"IN THE NEWS"

C.A. Dean, Mayo fight for rural hospitals
Tuesday, December 14, 2004
By BEN BRAGDON of the News Staff - GUILFORD—Asking residents to think more deeply about health care delivery in Piscataquis County, and to weigh the social benefits of local hospitals as much as the statewide financial costs, representatives from C.A. Dean, Mayo Regional and the Maine Hospital Association held a presentation last week with the hope of educating those outside of the immediate health care structure on the challenges facing rural Maine hospitals.

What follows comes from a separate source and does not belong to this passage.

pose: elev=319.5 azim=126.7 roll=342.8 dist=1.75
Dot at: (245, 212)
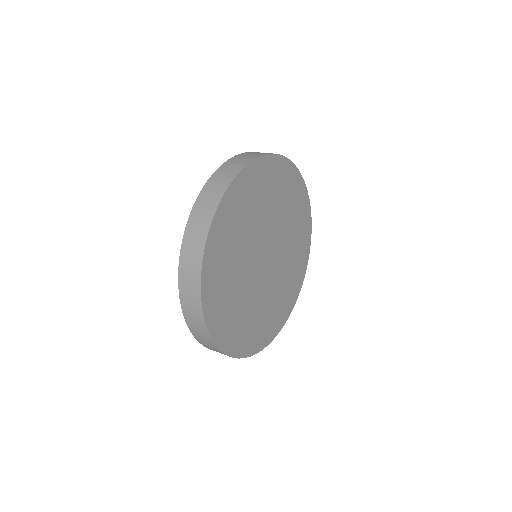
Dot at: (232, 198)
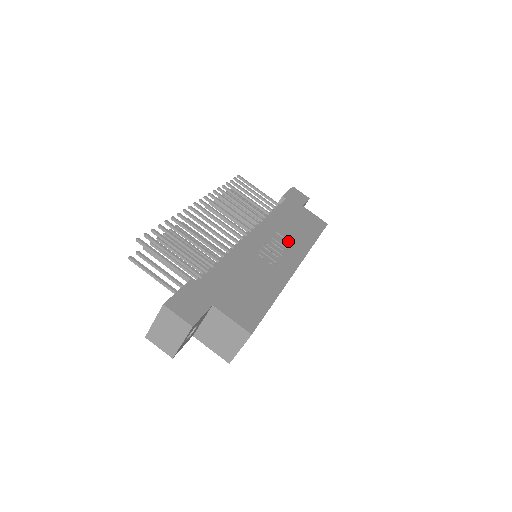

At the meeting Thursday at Piscataquis Community Middle School, hospital officials told the crowd that proposals to significantly shift state hospital policy, spurred by the passage last year of the Dirigo Health plan, are on the horizon, and it is up to those who depend on rural health care to deliver to Augusta their thoughts on how the state should proceed.

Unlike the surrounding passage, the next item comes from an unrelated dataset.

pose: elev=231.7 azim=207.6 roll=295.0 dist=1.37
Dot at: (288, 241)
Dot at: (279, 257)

"We need your help," said Tom Lizotte, public relations director at Mayo. "We face challenges in the hospital community. This situation we are facing is larger than Mayo or C.A. Dean. It really goes to the core of the future of the Moosehead and Penquis regions."

"We need the community, (and) we need legislators to understand what we are about," said C.A. Dean CEO Geno Murray. "Health care is pushing to point critical in many, many ways."

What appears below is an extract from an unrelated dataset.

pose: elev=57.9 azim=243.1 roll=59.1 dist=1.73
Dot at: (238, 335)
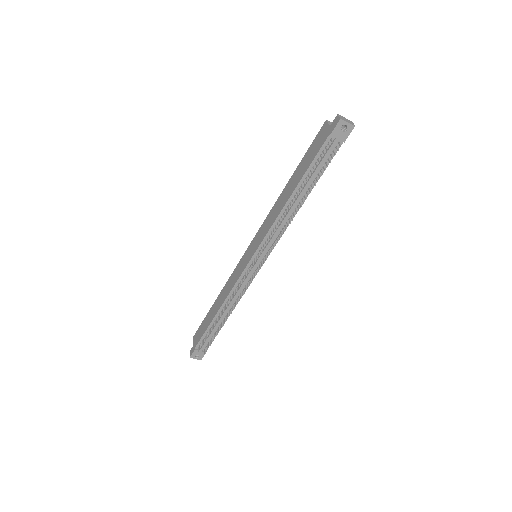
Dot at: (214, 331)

The Dirigo Health plan moved rapidly from the Governor's office through the Legislature on its way to approval, slowing down only when hospitals raised concerns over a global budget and other aspects meant to rein in health care costs and lower hospital spending.

While concessions were made to hospitals as the bill developed, concerns over how hospital spending will be treated in the next legislative session persist, and talk of regionalism keeps worries afloat that rural hospitals may be closed in an effort to save money. Though the high cost of health care is on everybody's mind, the costs presented by a rural hospital need to be put in a context that includes both economic and community impact, and issues such as quality of care and quality of life, said Mary Mayhew of the MHA.

"It is the passion of what you want for care for your family," Mayhew said, driving home the point that cost-cutting for the sake of cost-cutting may end in a world where the rural population does not have access to the kind of health care they have come to expect.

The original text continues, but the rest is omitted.